MATERIALS PROVIDED:

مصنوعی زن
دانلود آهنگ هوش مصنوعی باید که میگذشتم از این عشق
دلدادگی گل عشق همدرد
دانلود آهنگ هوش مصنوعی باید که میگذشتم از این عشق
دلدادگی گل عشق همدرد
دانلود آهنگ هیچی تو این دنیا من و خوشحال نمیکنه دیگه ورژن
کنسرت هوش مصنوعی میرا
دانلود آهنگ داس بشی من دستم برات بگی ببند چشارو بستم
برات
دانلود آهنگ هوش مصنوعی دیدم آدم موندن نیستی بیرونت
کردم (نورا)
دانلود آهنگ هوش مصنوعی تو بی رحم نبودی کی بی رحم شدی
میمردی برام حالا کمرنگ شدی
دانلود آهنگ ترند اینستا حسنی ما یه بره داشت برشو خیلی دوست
---
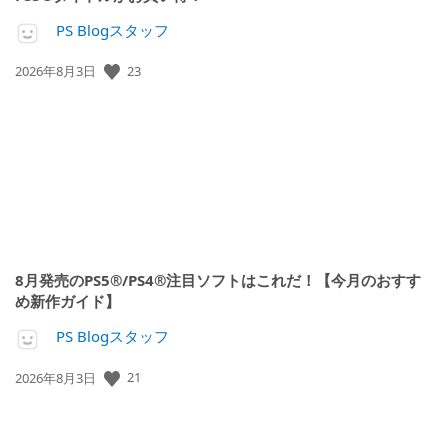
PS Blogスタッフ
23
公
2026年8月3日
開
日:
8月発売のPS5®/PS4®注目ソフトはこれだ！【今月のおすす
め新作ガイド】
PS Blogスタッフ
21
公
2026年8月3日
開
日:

REQUEST:
Based on the records above, count the lines in which "آهنگ" occurs and provide only the number.

YOUR SOLUTION:
7